How front-end router works in a MVC Framework?

I cannot fully understand how a single page application can do routing by itself.

Maybe you can see the example here.

example

If you click on those links (below the visited, purple color link), the url and the page will be change without reloading. But how to achieve this if the front-end is deployed in a MVC framework?

Isn't that if you visit a url on MVC, it'll will look for the corresponding controller for that url? If that happen, of course the page will be reloaded isn't it? If it using HTML5 History, how can when I revisit the url, the page display the changed state?

Can someone explain how to achieve this with React app that deployed on a MVC framework like Rails? Thank you

Upvotes: 3

Views: 1563

Answers (1)

cl3m
cl3m

Reputation: 2801

I'm more familiar with Angular, but all the Single Page Applications (SPA) are based on the the same model. You have three layers:

  • the Rails MVC routing system with its routes and controllers
  • the React SPA routing system (that also has its own routes and controller system)
  • the React event handling system that, as a javascript framework, among other things, catches mouse clicks in the web application

In your reactrails example page, the root of your web site (/) is handled by Rails, and every other pages (/*) are intercepted and handled by the react routing system.

So basically, if you have a rails ApplicationController you could have a config/routes.rb like this:

# routes.rb
root 'application#main'
# catch every routes and serve only the Application.main action
match '*path', to: 'application#main'

# application_controller.rb
class ApplicationController
    def main
    end
end

This will redirect every urls coming to Rails (/this/is/an/example, /that/one/is/not/an/example...) to the React router. (Note that you could also have other routes such as /api/gimme/my/damn/json/data that will resolve to other controllers and send back JSON, xml, html or any kind of data)

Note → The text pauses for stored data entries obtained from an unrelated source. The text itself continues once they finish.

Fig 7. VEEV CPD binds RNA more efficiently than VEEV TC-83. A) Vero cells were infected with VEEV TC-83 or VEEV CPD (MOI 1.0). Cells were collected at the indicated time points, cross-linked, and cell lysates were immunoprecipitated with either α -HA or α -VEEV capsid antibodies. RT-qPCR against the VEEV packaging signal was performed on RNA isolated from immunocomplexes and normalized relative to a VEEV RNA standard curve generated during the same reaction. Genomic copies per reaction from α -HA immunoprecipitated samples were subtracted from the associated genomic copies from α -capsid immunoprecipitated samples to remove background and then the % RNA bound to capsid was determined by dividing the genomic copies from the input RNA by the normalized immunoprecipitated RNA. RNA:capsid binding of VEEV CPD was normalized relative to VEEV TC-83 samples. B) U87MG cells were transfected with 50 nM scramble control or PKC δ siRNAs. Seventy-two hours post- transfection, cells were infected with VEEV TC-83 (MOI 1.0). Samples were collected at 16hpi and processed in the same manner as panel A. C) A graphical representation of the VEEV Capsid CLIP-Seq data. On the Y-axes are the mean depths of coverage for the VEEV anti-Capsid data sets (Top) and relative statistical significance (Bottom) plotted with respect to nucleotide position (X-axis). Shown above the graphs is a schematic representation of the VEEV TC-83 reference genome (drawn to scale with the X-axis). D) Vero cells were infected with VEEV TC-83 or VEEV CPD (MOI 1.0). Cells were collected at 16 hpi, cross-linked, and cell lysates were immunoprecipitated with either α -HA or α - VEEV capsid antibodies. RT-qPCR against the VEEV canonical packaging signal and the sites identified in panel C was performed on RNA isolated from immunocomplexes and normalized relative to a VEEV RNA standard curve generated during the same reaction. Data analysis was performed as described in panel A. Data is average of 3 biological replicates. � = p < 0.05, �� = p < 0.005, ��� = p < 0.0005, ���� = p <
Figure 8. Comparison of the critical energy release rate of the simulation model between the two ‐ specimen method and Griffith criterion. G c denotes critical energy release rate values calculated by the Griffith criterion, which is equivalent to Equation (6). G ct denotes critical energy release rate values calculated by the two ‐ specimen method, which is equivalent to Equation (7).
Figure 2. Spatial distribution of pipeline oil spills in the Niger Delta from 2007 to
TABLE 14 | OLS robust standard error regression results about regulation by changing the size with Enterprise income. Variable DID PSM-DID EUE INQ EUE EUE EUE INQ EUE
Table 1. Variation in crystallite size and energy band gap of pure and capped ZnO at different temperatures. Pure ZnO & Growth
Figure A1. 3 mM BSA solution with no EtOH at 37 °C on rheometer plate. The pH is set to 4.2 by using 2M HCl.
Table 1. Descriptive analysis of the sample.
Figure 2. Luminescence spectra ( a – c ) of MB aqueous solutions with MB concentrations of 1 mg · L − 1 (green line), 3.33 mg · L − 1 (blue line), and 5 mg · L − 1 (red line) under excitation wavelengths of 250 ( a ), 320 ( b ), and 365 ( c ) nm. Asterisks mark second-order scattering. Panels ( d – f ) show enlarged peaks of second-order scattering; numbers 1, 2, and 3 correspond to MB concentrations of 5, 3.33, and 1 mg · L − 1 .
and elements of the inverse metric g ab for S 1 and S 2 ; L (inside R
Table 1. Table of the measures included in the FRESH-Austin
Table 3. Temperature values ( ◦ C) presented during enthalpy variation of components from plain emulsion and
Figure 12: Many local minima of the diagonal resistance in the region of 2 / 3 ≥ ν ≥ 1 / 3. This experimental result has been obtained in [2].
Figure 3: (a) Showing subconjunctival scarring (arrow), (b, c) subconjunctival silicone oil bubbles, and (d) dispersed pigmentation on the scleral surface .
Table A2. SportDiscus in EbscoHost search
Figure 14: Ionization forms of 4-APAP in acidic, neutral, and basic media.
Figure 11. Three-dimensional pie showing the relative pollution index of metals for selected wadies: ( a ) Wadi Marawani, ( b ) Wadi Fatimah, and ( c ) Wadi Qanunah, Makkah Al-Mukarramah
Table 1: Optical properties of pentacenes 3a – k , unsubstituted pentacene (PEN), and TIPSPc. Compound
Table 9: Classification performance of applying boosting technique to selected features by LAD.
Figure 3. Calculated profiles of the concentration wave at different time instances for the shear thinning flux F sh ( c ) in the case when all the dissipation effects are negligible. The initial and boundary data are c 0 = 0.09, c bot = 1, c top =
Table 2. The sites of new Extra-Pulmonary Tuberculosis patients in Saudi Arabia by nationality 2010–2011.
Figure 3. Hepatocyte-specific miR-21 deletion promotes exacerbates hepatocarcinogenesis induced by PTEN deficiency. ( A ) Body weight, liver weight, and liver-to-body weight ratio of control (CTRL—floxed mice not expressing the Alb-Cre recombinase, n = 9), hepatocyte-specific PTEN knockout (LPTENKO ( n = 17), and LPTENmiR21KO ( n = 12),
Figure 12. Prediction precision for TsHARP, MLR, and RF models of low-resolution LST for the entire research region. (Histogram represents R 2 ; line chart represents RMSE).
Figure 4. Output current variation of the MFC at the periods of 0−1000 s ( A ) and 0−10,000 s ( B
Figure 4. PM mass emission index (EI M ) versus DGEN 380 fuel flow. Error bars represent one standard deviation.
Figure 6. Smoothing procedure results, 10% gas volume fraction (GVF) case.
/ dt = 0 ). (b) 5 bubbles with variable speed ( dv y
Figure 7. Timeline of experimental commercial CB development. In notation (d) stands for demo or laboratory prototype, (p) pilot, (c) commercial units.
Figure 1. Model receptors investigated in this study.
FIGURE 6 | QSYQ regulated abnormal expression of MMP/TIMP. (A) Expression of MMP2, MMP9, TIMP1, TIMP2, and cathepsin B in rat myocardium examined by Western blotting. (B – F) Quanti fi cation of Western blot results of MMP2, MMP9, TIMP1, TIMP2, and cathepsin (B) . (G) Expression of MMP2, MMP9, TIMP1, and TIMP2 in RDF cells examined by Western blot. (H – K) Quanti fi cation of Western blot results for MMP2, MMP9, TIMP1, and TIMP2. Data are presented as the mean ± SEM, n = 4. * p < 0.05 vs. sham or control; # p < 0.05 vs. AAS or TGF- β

Then, in your html page, React intercepts every clicks, on links or buttons, and compare them to its own routes.
If a route match, it will display the correct page via its templating system, (usually loading it by Ajax or read it from its cache), and you won't see any page reload. You could say that react act has a client-side server.

If you call a url such as /i/like/flowers, the route will be first processed by rails (/*), that will send you an html file located at the / route, containing your SPA app, that will kicks in, analyse the route itself, and show you the correct content from its own templating system.

So to sum up, you have:

GET /my/super/react/url
//=> Rails serves `main.html` that includes `react-router`

Once main.html is loaded, react-router looks at its routes components and serve the right template if route exists (/my/super/react/url).

You could find more examples in the react-router documentation

This is the basic scenario, and I'm sure others will complete anything I didn't cover, and add react specific samples!